Quadripartite Select Committee Written Evidence


Letter to the Chair from the Minister of State at the Department of Trade and Indusry

  When I gave evidence to the Committee on 13 March, I promised to let you have a note on various points.

  Firstly whether Turkey as a NATO Member has any obligation to its NATO partners in relation to its exports. As this is a matter which falls within the responsibilities of the Foreign and Commonwealth Office, Kim Howells will respond separately on this point.

  Secondly, I promised a note on "trigger devices" for explosions, and where they appear in the export control lists. I can confirm that such devices are specifically controlled, in a number of different places in both the Military Lists (ML) and EU Dual-Use List. The UK also has a national control covering such devices. Full extracts of these controls are provided for the Committee at Appendix A [not printed].

  Finally, you asked for a note on the "Military End Use Control" in the context of the exports of the civilian Land Rover kits to the Otokar company in Turkey. The Otokar vehicles were then delivered to Uzbekistan. The relevant control is set out in article 4.2 of the EC Dual Use Regulation, to be read in conjunction with article 4.4 (attached at Appendix B) [not printed]. These controls in summary allow us to impose export licence requirements on goods which are not normally licensable, where it is known they are to be used for military purposes in an embargoed destination. Our view, having checked with the European Commission, is that this control can be applied in circumstances where the goods are passing via a third country and are further developed there before reaching the embargoed destination; provided their ultimate destination and end user are known at the time of their export from the UK. The EC Commission has indicated it shares this view. Thus, in future these provisions could be used to control exports of non-military Land Rover parts (for example) to Turkey if it is known that those parts will be incorporated into military vehicles and delivered to an embargoed destination for a military end-use. In the case of Uzbekistan vehicles, the controls would not have applied because at the time Uzbekistan was not subject to an embargo and also because, as far as we know, it was not envisaged at the time of export from the UK that the Otokar goods would be transferred to Uzbekistan.

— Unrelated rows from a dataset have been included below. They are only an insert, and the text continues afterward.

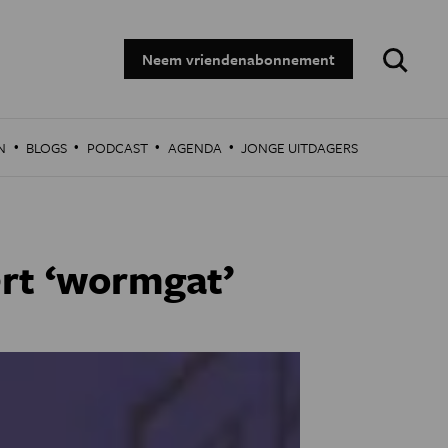
Zoeken:
Neem vriendenabonnement
·
·
·
·
N
BLOGS
PODCAST
AGENDA
JONGE UITDAGERS
rt ‘wormgat’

  I am grateful to the Committee for providing us after the hearing with evidence from Oxfam about the nature of the commercial relationship between Land Rover and Otokar. I have asked Land Rover for their comments on this. To the extent that there may be a working relationship between the two entities, this is only relevant to current export controls insofar as Land Rover could thereby be deemed to participate in "an act calculated to promote" supply or delivery of military goods from a third country to an embargoed destination (see the Export Control Act 2002 Trade in Goods (Control) Order 2003). However, may I remind you that I said I would welcome the advice of the Committee on the issue of where British export control jurisdiction should begin and end, in cases where the export from the UK is not military in nature and not normally controlled.